I’m cheating a little here as this particular Jerusalem artichoke isn’t in my garden – though it soon will be.
It’s growing, a little overenthusiastically, in one of the gardens I look after. So far it’s filled a whole corner of the sizeable veg patch and is doing a Great Escape style bid for freedom by tunnelling under the fence to pop up in the lawn on the other side.
Jerusalem artichokes are not for the faint-hearted. Or those of a delicate disposition. There can be few vegetables quite so irrepressible: they spread like weeds, and they’re eight feet tall so there’s no ignoring them. And they make you fart like a trooper.
So why, in the name of all that’s polite, would you ever consider growing them? Let alone – as I’m doing – swiping a few (with permission, of course) to plant in your own garden?
Because they’re one of the easiest, tastiest and most generous vegetables you’ll ever grow, that’s why. Jerusalem artichokes are that rare thing, a genuinely year-round crop you can harvest as much as you like, any day you like, from Christmas Day to the summer solstice and back again. And you never, ever have to re-sow it: once you have it, like dimples or an inability to stay calm in the face of apostrophe misuse, you have it for life.

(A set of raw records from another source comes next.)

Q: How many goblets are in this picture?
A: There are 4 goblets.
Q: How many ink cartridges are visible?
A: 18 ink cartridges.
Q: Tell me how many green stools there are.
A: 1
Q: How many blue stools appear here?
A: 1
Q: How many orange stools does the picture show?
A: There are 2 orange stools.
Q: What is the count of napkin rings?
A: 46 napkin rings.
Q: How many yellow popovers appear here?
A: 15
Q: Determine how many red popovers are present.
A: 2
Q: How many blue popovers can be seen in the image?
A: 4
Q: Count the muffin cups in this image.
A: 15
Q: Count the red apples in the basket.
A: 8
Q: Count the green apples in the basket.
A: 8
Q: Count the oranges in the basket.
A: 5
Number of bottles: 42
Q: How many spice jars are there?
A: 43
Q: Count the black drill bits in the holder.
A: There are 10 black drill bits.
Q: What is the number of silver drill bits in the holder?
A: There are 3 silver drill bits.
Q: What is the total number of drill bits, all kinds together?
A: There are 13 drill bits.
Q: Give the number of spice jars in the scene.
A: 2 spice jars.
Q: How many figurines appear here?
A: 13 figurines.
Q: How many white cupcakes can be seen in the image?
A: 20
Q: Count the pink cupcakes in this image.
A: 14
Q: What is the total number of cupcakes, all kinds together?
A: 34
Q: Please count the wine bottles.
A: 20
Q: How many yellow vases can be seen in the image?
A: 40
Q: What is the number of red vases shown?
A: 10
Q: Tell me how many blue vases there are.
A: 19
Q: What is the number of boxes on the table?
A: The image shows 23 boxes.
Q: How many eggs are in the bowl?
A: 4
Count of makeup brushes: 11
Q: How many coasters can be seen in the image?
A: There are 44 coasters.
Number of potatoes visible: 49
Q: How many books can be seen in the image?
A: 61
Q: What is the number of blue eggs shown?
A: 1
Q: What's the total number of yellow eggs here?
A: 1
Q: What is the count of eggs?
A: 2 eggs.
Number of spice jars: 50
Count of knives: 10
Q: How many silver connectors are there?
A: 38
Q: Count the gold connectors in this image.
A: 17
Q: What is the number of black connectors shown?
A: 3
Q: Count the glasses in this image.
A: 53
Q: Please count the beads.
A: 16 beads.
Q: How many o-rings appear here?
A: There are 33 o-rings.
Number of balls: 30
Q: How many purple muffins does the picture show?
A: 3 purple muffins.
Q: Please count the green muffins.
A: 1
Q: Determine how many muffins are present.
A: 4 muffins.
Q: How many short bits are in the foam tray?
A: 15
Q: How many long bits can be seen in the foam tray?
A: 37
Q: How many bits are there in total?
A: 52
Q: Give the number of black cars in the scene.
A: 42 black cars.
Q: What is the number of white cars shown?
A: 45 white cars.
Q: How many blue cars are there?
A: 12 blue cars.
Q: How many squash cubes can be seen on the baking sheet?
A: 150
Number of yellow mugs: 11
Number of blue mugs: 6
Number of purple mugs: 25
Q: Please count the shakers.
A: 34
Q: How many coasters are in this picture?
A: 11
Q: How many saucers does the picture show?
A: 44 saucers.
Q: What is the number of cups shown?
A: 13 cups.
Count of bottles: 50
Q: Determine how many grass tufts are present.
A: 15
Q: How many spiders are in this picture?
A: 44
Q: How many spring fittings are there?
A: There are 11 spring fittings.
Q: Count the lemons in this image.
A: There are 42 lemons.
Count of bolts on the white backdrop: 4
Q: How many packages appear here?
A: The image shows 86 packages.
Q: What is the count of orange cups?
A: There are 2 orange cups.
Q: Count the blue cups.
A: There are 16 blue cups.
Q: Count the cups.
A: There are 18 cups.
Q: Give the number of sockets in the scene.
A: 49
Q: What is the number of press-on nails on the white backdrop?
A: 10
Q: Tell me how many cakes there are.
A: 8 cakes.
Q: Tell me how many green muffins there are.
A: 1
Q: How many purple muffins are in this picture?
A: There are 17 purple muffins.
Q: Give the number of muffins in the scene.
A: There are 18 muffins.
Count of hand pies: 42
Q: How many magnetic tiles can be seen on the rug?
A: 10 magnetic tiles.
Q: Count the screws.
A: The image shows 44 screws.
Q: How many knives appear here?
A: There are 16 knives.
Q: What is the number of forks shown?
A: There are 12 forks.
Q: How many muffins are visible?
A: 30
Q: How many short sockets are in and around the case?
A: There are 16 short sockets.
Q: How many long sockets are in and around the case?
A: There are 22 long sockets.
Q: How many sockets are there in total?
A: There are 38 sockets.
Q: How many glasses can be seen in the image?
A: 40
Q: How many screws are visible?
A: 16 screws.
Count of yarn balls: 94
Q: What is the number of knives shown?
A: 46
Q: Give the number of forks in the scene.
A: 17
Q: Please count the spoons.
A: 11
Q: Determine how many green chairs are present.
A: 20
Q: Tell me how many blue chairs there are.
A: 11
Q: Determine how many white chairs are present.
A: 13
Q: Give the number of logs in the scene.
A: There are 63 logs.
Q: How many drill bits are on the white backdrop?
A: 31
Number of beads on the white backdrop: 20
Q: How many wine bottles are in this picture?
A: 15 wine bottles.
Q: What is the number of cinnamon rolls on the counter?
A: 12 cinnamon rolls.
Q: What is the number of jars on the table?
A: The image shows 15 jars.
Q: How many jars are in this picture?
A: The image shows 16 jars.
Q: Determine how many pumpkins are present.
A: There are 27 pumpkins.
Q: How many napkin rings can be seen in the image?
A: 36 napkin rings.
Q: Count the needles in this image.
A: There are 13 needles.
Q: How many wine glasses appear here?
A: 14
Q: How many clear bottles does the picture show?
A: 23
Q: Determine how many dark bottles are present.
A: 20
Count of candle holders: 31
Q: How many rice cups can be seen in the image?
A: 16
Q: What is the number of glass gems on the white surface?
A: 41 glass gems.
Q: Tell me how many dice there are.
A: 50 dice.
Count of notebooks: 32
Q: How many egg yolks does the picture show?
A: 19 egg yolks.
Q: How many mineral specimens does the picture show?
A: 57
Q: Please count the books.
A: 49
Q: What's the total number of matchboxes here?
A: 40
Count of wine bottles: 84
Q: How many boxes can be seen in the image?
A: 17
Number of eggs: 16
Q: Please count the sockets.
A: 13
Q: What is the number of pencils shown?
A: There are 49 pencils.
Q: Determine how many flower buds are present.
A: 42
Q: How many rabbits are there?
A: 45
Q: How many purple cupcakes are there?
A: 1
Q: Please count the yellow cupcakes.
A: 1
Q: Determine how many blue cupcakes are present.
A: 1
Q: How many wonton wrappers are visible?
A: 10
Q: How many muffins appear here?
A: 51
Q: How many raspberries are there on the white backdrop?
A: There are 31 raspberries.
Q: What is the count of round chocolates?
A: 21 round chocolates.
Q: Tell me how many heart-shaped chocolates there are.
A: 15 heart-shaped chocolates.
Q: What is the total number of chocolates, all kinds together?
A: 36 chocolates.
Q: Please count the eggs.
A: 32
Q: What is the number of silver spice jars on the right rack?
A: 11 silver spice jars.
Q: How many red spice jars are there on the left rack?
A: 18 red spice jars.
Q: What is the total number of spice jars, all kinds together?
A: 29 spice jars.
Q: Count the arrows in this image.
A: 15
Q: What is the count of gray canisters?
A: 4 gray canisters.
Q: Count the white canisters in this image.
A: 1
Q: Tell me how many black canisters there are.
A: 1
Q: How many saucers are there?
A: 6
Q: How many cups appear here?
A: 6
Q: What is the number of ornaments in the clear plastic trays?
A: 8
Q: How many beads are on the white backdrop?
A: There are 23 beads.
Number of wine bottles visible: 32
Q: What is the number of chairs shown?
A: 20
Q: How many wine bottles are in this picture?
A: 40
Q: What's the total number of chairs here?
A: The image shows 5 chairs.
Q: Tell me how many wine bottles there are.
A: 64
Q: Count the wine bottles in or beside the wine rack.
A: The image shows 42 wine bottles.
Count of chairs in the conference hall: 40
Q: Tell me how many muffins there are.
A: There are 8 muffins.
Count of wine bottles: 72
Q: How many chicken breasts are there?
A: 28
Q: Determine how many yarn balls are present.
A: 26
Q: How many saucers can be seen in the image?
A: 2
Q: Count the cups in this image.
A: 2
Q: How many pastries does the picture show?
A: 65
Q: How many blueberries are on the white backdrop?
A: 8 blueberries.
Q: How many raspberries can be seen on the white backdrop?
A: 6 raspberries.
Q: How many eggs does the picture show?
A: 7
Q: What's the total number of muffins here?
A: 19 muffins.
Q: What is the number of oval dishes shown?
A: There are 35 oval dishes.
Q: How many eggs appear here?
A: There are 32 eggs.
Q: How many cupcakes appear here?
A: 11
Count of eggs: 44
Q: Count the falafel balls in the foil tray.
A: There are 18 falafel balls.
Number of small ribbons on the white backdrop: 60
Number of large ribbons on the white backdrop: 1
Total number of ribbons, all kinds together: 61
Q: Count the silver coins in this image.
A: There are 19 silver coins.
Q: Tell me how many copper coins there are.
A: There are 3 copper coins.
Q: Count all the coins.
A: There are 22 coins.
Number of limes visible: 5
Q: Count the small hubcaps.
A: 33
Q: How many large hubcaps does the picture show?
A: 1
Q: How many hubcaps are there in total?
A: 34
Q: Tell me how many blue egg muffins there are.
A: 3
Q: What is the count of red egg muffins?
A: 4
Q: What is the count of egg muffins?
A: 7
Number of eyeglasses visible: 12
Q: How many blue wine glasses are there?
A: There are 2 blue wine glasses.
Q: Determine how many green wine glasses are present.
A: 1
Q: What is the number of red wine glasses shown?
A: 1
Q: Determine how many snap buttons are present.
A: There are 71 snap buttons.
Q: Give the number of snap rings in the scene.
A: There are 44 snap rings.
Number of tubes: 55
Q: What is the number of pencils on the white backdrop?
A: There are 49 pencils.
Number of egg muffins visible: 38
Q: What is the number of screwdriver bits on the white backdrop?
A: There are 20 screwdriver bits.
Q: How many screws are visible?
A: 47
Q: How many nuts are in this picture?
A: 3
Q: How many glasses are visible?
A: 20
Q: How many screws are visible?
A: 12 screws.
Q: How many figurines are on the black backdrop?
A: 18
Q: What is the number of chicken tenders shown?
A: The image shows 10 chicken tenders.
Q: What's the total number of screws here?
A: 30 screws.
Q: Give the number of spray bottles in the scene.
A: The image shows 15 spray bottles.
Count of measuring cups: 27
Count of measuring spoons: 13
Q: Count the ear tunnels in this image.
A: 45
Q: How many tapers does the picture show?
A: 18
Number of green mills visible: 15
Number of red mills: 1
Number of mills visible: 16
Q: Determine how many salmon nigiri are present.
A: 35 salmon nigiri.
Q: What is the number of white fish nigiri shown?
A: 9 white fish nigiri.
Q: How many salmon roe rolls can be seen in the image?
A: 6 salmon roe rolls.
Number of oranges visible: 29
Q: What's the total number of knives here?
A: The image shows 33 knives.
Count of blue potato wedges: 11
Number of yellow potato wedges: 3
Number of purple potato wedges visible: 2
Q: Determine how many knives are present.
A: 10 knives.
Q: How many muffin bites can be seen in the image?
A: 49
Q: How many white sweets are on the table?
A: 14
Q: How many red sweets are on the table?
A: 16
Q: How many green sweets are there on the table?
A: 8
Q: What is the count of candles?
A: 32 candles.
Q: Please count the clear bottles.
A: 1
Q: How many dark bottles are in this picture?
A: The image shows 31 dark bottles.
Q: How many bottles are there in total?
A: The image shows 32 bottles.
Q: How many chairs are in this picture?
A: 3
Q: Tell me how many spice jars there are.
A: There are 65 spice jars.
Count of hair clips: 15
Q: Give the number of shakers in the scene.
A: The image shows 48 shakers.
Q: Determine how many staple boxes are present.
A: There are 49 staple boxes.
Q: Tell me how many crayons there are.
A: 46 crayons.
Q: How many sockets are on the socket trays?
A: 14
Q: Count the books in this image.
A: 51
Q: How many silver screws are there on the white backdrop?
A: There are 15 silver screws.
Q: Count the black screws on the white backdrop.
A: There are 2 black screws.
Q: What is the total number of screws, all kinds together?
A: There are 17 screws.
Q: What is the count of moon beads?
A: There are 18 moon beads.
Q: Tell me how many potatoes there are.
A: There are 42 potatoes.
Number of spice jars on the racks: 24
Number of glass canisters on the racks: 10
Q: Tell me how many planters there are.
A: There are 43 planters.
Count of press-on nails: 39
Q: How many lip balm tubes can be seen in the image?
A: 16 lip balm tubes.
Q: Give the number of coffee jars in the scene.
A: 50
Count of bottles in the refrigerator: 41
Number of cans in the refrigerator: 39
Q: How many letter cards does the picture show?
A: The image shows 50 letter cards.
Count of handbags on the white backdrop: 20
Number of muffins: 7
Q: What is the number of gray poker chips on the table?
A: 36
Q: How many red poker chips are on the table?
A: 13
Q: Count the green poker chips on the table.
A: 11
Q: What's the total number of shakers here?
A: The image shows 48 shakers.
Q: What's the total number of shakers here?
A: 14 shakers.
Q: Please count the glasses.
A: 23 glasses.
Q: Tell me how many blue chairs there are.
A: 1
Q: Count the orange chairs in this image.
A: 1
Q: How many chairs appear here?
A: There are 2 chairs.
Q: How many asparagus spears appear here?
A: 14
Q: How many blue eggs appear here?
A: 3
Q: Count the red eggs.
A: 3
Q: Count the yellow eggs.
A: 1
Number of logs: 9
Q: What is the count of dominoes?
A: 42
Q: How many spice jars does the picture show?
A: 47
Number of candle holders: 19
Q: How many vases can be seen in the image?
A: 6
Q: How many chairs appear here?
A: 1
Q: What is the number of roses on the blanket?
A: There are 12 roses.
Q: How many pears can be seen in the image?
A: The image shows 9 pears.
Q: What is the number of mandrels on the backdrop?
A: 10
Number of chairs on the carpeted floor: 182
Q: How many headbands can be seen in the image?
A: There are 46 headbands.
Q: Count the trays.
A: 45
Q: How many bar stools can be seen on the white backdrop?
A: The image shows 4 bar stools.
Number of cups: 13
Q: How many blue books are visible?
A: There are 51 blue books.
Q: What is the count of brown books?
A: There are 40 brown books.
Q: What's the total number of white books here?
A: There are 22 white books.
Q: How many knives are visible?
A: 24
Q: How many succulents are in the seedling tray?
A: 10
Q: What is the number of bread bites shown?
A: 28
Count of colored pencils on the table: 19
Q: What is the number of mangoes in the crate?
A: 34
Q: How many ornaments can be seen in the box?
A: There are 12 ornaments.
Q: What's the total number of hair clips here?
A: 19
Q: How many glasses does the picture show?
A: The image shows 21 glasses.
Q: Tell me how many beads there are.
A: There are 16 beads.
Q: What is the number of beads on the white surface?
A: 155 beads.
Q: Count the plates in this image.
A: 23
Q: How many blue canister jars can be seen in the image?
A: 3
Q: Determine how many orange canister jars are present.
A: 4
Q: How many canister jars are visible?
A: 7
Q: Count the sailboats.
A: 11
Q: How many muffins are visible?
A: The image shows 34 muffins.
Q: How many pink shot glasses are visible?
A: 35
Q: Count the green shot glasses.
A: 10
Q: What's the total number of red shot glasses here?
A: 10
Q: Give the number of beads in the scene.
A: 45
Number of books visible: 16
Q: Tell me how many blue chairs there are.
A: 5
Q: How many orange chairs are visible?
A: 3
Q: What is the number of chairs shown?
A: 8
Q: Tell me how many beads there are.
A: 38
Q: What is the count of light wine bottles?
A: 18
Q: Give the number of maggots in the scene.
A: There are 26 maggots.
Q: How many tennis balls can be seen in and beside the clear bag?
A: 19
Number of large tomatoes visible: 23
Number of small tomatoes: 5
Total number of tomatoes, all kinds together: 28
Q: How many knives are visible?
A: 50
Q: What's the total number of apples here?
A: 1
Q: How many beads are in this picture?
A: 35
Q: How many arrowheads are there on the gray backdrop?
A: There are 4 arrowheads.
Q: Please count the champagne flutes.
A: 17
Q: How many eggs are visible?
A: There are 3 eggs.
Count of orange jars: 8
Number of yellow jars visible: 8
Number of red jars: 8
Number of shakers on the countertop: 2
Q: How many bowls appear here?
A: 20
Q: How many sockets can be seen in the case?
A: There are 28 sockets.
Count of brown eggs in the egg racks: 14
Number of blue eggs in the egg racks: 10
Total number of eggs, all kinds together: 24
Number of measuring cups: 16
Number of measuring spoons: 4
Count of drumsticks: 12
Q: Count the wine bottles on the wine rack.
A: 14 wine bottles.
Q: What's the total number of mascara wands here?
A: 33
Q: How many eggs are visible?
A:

The knobbly tubers stay underground like so much buried treasure (albeit rather muddy treasure) waiting amiably for you to come along and dig it up: no need to store, no need to worry about it turning woody or slug munched if you leave it in the ground too long. Forget to harvest and they just multiply some more. I don’t think there’s any other vegetable so easy to grow.
You do need a bit of space, of course: these are giant plants, as you’d expect from close relatives of the sunflower. The stems hit a clear 8ft tall at full height, sturdy enough to act as a windbreak (Jerusalem artichokes make excellent shelter belts for windy allotments) and topped in late summer with cheery smallish sunflowers. Incidentally, the name Jerusalem has nothing to do with the capital of Israel: it’s actually a corruption of the word ‘girasole’, the French for sunflower.
Mind you, anything less like an artichoke of the globe kind is hard to imagine. Jerusalem artichokes are all lumpen Gabriel Oak to globe artichokes’ effortlessly elegant Bathsheba (Alan Bates, Julie Christie, 1967 – never bettered, if you ask me).
They’re muddy, knobbly, ugly – a bit like potatoes, though not so pretty. The variety ‘Fuseau’ is the one you’re most likely to find, described as ‘smooth skinned’ – though it’s all relative, I suppose. It looks just as knobbly as the rest to me. There are red-skinned varieties like ‘Gerard’, and a shorter variety – to about 4ft tall – called ‘Dwarf Sunray’, though I’ve never found it in the UK. In the US, where Jerusalem artichokes (known there as sunchokes) are far more widely grown than here, there are about 70 different varieties to choose from – about time a few of them made it across the pond, if you ask me.
Anyway, the artichoke connection probably comes mainly from their flavour – more than a little reminiscent of their infinitely more sophisticated relatives. And if you’re going for an artichoke flavour I’d far rather peel a Jerusalem artichoke tuber (tip: parboil first, then rub the skins off with your fingers) than fiddle about descaling a thistle.
The flavour is particularly good, too – in fact I’d say that along with the pretty sunflowers it’s the reason everyone should give a corner of the garden (and a little bit more, if they’re not careful) to Jerusalem artichokes.
Cook them into a soup with leeks, potatoes, onions and a good stock; roast them whole in hot fat, like roast potatoes, and mash them up (half and half with spuds works well). Or cut into pieces and fry them with bacon, then toss into a warm salad…. mmmm. Just make sure you’re in forgiving company when you serve them up, as the after-effects are for impolite society only.